Dinner · Uncategorized · Vegetables · vegetarian

Butter bean and vegetable curry


This warming curry  is an easy weeknight supper and the vegetables you use can vary according to what you have available. If you like your curry hot then add one chilli when you are frying the onions and garlic.
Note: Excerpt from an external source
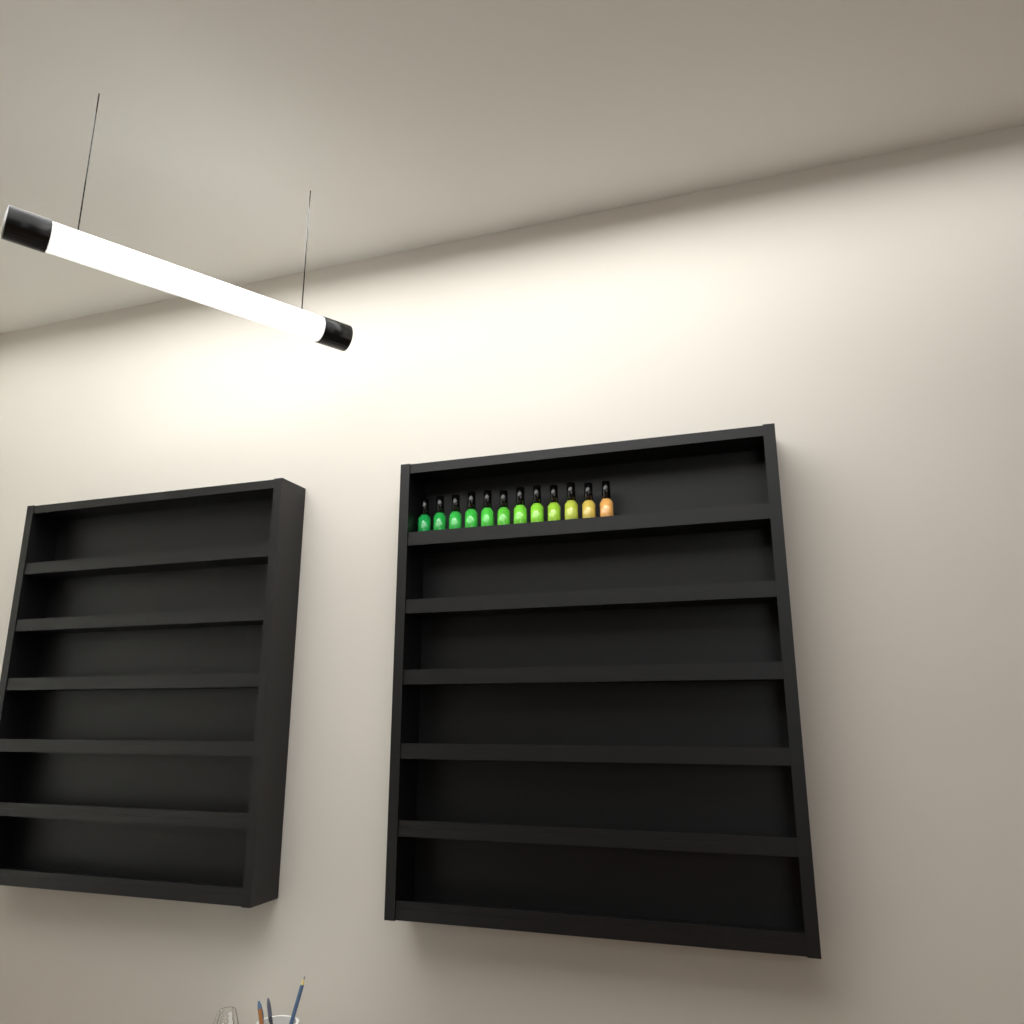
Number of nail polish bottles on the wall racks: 12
I cooked the poppadoms in the microwave which is a healthier option to frying them in oil.

Serves 8-10


30ml coconut oil

2 onion, chopped

1 large carrot, peeled and diced

2 celery stalks, diced

45ml korma curry paste

10ml chopped garlic

15ml grated ginger

1 small cauliflower, cut into florets

2 brinjals, partially peeled and diced

1 large potato, peeled and cut into chunks

2 orange sweet potatoes, peeled and cut into chunks

400g tin of chopped tomatoes

3x tomato cans of water

3 sachets of vegetable stock concentrate

400g tin of butter beans, drained and rinsed

Salt and pepper

Small 165ml tin of coconut milk

60ml chopped coriander


Heat the coconut oil in a large pot or frying pan and fry the onion, carrot, celery, garlic and ginger for about 10 minutes. Add the korma paste and stir until fragrant. Add the vegetables and stir for 5 minutes, take care not to burn. Add the tomatoes, water and stock. Season well. Cover and simmer for 15 minutes. Stir in the butter beans and simmer uncovered for another 15 minutes or until the vegetables are soft. Stir in the coconut milk and simmer for another 5 minutes. Adjust seasoning and stir in the chopped coriander. Serve with brown rice, poppadoms and a dollop of yoghurt.